§ ЦИТИРУЕМЫЙ ОТРЫВОК:
▼

Е.П.Блаватская
Новый Цикл
(сборник статей)
Приложение II
УСОВЕРШЕНСТВОВАТЬ МИР ИЛИ ОСВОБОДИТЬ ЕГО?
Ты сам должен приложить усилия.
Татхагаты — только проповедники.
И если человек не найдет себе благоразумного спутника, он
должен идти один, как царь, оставляющий позади завоеванную
страну.
Лучше жить одному, чем водить дружбу с глупцами. Пусть
человек идет один; пусть не совершает грехов и имеет мало
желаний — как носорог, бредущий через лес.
«Дхаммапада», 61, 276, 329, 330.
«Сутта-Нипата», I, 3, параграфы 12 и 13.
Редактору «Lucifer».
Один очень важный абзац, напечатанный на страницах 6 и 7 в №
3 вашего парижского «Revue Theosophique» (от 21 мая 1889
года), посеял весьма серьезные сомнения в умах некоторых
ваших читателей в Германии. Причина этих сомнений кроется,
вероятнее всего, в недопонимании, вызванном краткостью
вашего изложения. С вашего позволения, я хотел бы выразить
нашу точку зрения на данный счет, чтобы просить вас затем
высказать собственное мнение, причем сделать это публично —
возможно, на страницах «Lucifer».

▲

§ ЗАДАНИЯ ДЛЯ ВЫПОЛНЕНИЯ:
A – Продублируйте без изменений часть цитируемого отрывка, которая открывается словами «Лучше жить одному, чем» и завершается словами «бредущий через лес.».
B – Перечислите все названия сочинений и изданий, которые в цитируемом отрывке заключены в кавычки, по одному разу каждое.
Приведённые далее строки получены из иного источника.

Данные для оценки относительной позы:
▼

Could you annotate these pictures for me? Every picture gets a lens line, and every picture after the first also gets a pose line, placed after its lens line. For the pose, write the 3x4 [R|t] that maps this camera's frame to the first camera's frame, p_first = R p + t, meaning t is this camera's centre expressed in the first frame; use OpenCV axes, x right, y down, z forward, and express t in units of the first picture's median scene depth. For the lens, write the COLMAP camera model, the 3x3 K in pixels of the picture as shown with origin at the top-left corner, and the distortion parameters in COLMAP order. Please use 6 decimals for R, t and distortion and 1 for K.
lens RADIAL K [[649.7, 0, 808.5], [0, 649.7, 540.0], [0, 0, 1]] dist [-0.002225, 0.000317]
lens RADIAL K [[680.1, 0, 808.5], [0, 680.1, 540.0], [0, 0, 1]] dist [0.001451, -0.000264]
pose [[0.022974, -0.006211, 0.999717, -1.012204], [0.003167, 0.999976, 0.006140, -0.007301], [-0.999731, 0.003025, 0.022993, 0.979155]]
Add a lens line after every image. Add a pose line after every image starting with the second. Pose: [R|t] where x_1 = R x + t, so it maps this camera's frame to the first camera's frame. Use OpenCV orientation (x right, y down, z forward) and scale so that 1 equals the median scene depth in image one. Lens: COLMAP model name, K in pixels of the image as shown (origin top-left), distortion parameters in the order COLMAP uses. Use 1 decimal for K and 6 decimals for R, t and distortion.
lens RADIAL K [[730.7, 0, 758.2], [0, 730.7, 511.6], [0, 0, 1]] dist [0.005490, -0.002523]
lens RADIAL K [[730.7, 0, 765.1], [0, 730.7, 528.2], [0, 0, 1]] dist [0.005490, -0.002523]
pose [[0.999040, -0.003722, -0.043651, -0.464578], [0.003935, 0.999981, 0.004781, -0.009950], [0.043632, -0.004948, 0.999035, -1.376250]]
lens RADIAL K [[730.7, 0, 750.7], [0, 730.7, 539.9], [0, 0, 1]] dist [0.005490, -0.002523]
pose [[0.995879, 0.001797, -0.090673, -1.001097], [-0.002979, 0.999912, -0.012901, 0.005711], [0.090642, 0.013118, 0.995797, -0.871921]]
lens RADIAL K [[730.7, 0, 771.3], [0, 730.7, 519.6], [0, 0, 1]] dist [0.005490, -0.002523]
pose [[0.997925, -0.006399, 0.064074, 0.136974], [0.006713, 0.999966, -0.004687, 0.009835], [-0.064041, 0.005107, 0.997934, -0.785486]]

▲

§ ОТВЕТЫ К ЗАДАНИЯМ:
A –
Лучше жить одному, чем водить дружбу с глупцами. Пусть
человек идет один; пусть не совершает грехов и имеет мало
желаний — как носорог, бредущий через лес.

B – «Дхаммапада», «Сутта-Нипата», «Lucifer», «Revue Theosophique»